I mean Linehan isn’t just someone who posts occasional TERF tweets online, he’s an activist (he went trolling on that dating app, harassed people etc…) So if you’re endorsing his book you’re kind of going all in on that as well.
I can’t imagine the book is going to top the Sunday Times list either way.
I’m, personally, not going to draw that conclusion as The IT Crowd was his big break and I can see how he probably feels he owes him a helping hand now he is doing OK and Linehan isn’t but it does seem like a very bad idea. He can hardly claim that he didn’t know how poorly this would look to a lot of his fans, so I don’t see any kind of “whoops, sorry” PR offensive succeeding and he will lose work because of this.
I mean yeah - at the end of the day we are all reading a lot into someone putting a quote on a friend’s book.

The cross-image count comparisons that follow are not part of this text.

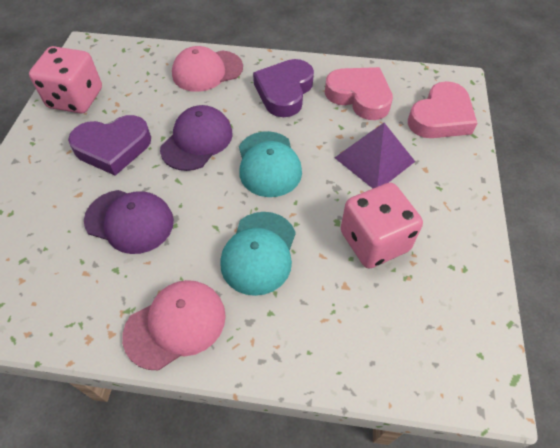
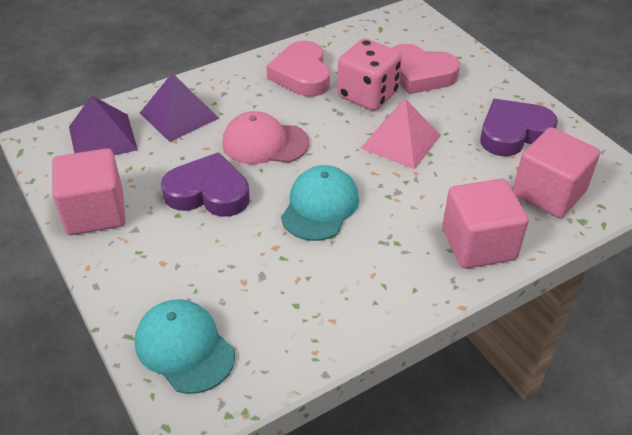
pink cap: 2 -> 1
pink cube: 0 -> 3
pink dice: 2 -> 1
pink pyramid: 0 -> 1
purple cap: 2 -> 0
purple pyramid: 1 -> 2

I don’t know any of these people in real life so who am I to make assumptions about Ayoade and his beliefs really. It feels off to me, but it’s not my business at the end of the day.
The book reminds me a lot of Alan Partridge’s Bounces Back, in that Glinner really doesn’t seem to have bounced back but judging from the bumpf seems to have written a book saying he has. He seems to have lost so many friends, not to mention his marriage, over an issue which seems to have gripped him like a monomania, it does genuinely make your wonder about his mental state.
I was wondering earlier how many people Linehan might have reached out to for a quote and got rejected though.